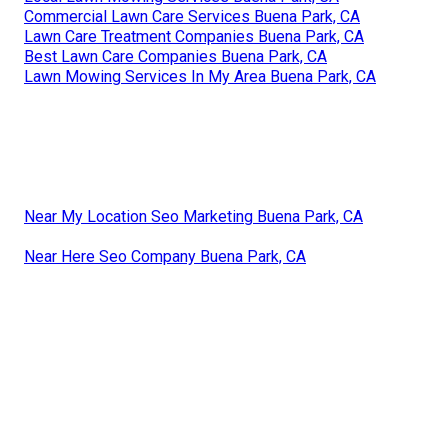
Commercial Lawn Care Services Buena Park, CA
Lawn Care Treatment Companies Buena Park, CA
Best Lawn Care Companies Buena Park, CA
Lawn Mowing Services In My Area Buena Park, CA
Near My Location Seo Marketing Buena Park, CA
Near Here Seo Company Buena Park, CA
+ + +
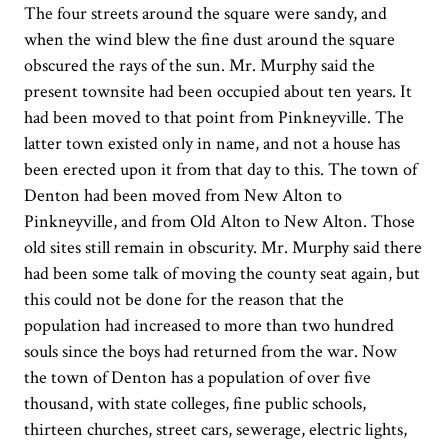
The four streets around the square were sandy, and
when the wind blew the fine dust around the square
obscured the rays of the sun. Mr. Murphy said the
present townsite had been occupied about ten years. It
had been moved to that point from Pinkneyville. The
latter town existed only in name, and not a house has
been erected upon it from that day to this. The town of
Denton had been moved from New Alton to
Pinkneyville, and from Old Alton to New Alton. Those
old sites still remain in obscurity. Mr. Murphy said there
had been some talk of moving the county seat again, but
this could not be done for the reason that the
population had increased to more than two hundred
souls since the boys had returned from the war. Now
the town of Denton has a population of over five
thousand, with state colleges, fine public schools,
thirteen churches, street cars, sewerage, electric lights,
+ + +
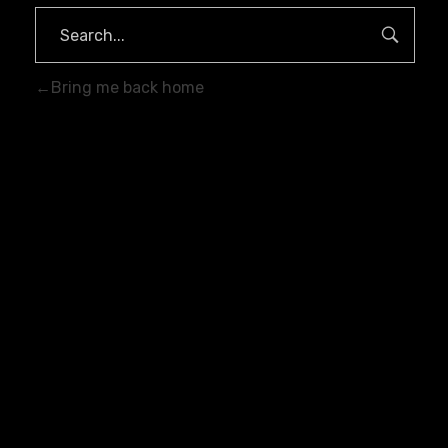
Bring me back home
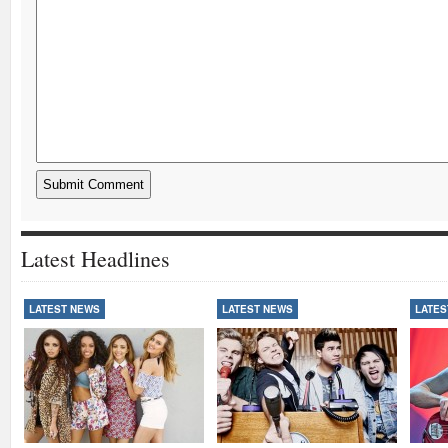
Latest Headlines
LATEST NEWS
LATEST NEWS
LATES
+ + +
* **Try it**: Rewrite the lines starting at "The four streets" and ending at "had been moved to", swapping "square" for "plaza" and leaving everything else unchanged.

* **Answer to the problem**:
The four streets around the plaza were sandy, and
when the wind blew the fine dust around the plaza
obscured the rays of the sun. Mr. Murphy said the
present townsite had been occupied about ten years. It
had been moved to that point from Pinkneyville. The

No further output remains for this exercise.